Public-goods funding. Augmented bonding curves route part of each buy into a common pool, turning token demand into a funding stream for open-source and charitable work.
Token launchpads. On Radix, BonDeFi uses a batched bonding curve to launch tokens fairly; on Solana, Pump.fun popularised the "fair launch," pricing a token up the curve as buyers arrive before migrating it to a DEX.
Risks and criticisms
Front-running / MEV. Because price depends only on supply, an adversary who sees a pending buy can buy first and sell into it. Both Balasanov and Riady flag bonding curves as "susceptible to front-running attacks"; batched curves and ordering protections aim to mitigate it.
Reflexivity and volatility. Tying price to supply creates a feedback loop — buying raises the price, which attracts more buying. Steep curves amplify this into pump-and-dump dynamics where a rush to exit can collapse the price as fast as it rose.
Market cap is not collateral. Because the reserve is the area under the curve, a token's notional market capitalisation (
price × supply) is typically several times the reserve backing it. Every holder can still redeem along the curve, but the headline "value" is reflexive and can evaporate under mass selling.Parameter and composition risk.
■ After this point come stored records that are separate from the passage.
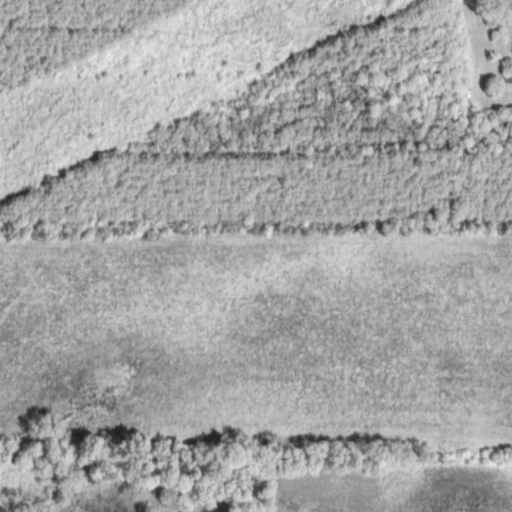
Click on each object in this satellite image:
building: (511, 48)
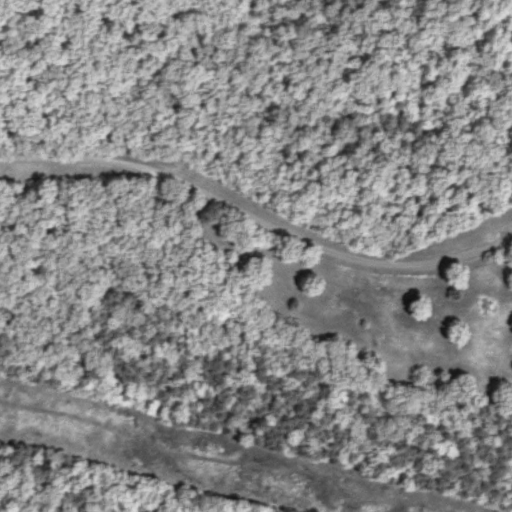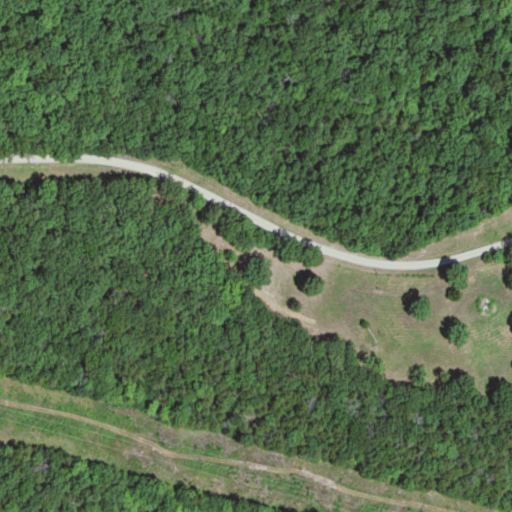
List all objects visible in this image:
road: (257, 214)
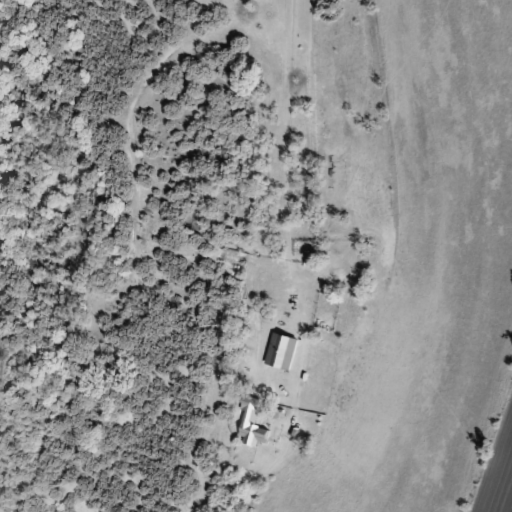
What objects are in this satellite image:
building: (282, 350)
building: (254, 434)
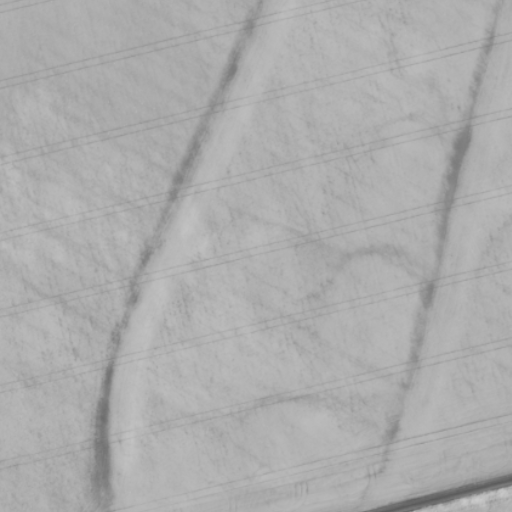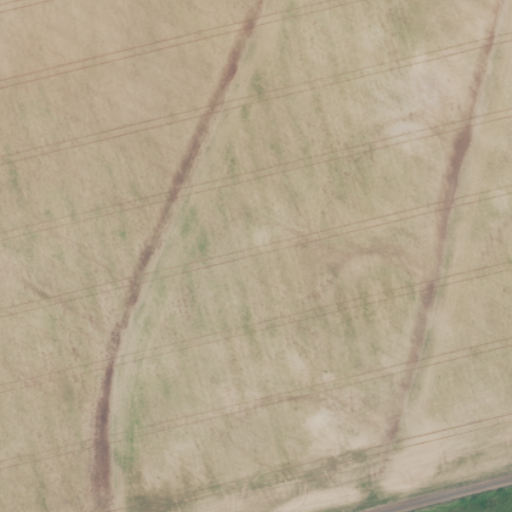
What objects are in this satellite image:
road: (403, 485)
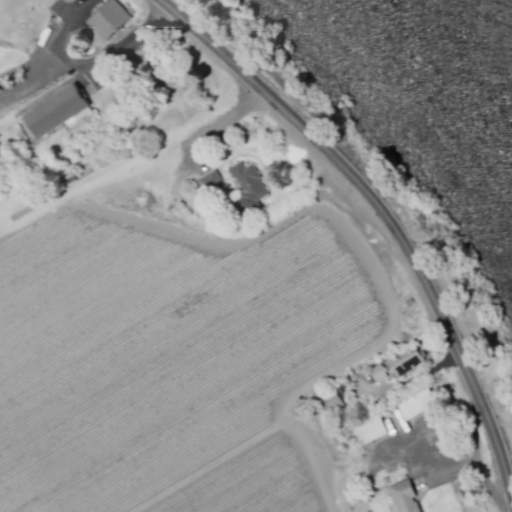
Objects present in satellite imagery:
building: (107, 19)
road: (62, 28)
road: (125, 38)
road: (39, 66)
building: (54, 110)
building: (210, 180)
building: (245, 181)
road: (387, 216)
building: (405, 362)
building: (376, 372)
building: (329, 401)
building: (412, 405)
building: (368, 429)
building: (403, 496)
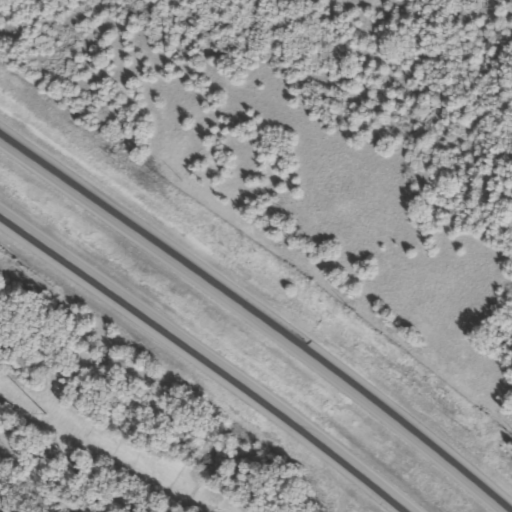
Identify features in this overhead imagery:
road: (263, 309)
road: (207, 365)
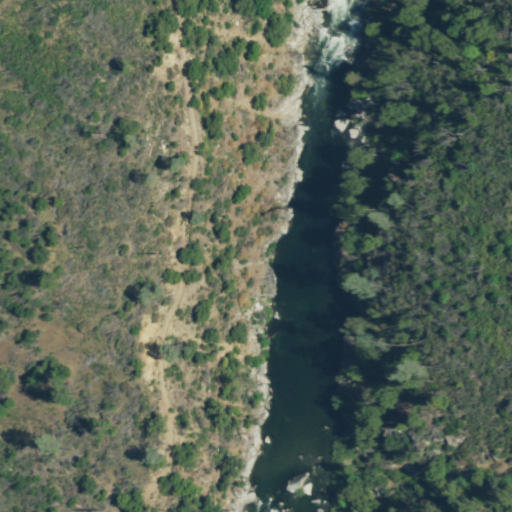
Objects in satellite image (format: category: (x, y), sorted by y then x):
road: (181, 255)
river: (315, 256)
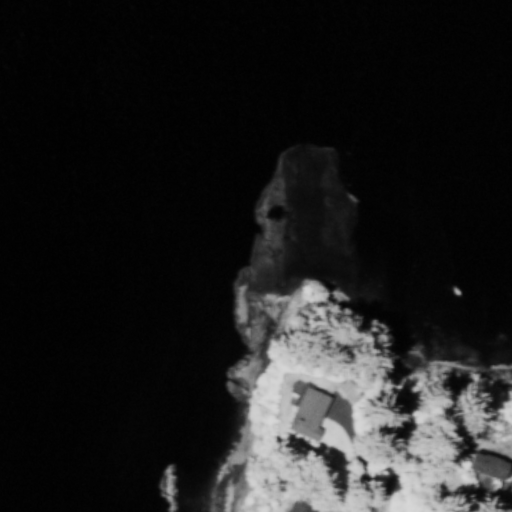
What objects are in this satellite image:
building: (312, 411)
building: (486, 460)
road: (506, 505)
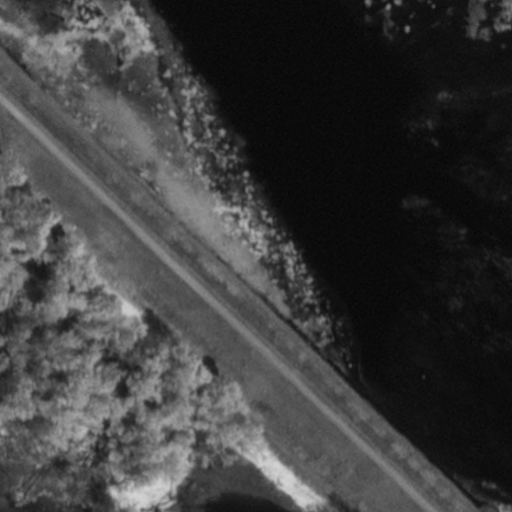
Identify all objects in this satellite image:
dam: (207, 313)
The wrong curve shape or reserve ratio can make a token too volatile or too illiquid, and deeply nested curves (a curve collateralised by another curved token) compound reserve ratios and magnify risk.
Further reading
- Tokens 2.0: Curved Token Bonding in Curation Markets — Simon de la Rouviere
- How to Make Bonding Curves for Continuous Token Models — Slava Balasanov
- Bonding Curves Explained — Yos Riady
- Bonding Curve component docs — Aragon Fundraising
- Introducing Continuous Organizations — Thibauld Favre
- Deep Dive: Augmented Bonding Curves — Commons Stack / Giveth
- Bonding Curves & Anti-Snipe — BonDeFi
- Bonding Curves In Depth: Intuition & Parametrization — Relevant Community
- On Single Bonding Curves for Continuous Token Models — thoughtchains
- Economic Games as Estimators — Zargham, Paruch & Shorish (BlockScience)
Caper’s bonding curve
Every caper’s token trades against its own bonding curve: the price is a formula of how much supply has sold, so there is always a live market and never a need for a counterparty. The reserve backs every token in circulation.
What you actually pay
The curve sets the base price; the founder reward skims a share of every buy. That share is front-loaded – 15% at the first buy, tapering straight to zero by 30% sold – so as a markup on the price you pay it starts near 18% and fades to the 0.5% trade fee. The reward's value reads the other way: because price starts near zero, the founder's actual take is a hump that is near zero at launch and peaks around 11% sold, scaling with activity rather than being front-loaded. Either way the price you pay only ever rises, so the earliest buy is always the cheapest.